-------- DATASET CONTENT --------

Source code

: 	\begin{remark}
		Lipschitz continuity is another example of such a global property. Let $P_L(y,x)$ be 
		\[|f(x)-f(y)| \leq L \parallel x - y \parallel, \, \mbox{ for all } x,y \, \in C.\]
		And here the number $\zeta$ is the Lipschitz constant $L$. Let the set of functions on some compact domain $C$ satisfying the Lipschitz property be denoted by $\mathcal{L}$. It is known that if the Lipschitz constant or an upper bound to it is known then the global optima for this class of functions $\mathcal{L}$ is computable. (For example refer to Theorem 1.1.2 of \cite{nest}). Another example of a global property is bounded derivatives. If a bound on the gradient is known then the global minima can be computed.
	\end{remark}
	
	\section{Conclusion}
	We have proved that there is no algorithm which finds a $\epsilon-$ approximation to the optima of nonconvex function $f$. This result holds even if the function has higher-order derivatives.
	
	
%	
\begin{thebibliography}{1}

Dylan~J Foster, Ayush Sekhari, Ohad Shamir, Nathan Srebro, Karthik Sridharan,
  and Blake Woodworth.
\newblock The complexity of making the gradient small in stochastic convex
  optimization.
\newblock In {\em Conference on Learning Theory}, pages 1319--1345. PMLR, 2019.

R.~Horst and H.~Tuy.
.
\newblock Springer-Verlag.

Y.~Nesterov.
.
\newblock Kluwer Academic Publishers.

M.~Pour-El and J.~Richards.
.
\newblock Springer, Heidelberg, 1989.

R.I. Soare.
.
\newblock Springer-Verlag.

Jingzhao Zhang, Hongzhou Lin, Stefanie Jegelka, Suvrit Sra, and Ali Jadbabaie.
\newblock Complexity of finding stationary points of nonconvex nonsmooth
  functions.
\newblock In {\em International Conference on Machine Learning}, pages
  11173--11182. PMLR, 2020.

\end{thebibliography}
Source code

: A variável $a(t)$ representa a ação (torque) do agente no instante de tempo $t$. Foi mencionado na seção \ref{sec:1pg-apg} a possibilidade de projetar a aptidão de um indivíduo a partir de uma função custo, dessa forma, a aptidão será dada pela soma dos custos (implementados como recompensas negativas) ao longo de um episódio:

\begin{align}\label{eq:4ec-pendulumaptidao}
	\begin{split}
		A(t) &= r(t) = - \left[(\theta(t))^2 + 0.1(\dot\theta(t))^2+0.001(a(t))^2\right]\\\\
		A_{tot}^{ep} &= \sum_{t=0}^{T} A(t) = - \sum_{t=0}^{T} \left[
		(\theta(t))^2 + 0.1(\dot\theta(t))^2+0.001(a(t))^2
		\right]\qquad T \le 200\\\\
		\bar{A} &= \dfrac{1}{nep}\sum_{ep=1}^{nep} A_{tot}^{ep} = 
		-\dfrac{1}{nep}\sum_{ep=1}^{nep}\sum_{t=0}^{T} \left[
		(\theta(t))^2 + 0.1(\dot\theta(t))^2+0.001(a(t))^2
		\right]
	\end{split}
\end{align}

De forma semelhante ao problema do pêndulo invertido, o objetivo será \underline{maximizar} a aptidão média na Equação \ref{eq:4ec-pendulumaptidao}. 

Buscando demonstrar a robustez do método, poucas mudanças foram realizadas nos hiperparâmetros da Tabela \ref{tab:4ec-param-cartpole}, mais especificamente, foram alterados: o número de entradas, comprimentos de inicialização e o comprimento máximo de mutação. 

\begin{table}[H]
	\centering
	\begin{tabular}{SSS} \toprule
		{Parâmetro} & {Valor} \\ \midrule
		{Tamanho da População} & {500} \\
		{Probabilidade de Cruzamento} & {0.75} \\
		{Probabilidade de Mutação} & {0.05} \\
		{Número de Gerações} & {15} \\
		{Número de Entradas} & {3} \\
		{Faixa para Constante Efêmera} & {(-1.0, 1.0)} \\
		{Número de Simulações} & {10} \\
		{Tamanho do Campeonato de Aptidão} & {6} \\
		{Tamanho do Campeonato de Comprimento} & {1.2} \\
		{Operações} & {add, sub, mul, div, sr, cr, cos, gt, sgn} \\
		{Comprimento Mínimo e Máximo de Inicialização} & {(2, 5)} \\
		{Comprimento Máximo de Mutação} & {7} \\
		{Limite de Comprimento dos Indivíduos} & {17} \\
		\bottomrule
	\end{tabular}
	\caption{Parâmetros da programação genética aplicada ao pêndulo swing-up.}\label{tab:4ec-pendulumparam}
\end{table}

--------

■ **WORK INSTRUCTIONS**:
Tell how many lines of the records above contain "tabular", replying with the number only.

■ **SOLUTION FOR THIS PROBLEM**:
2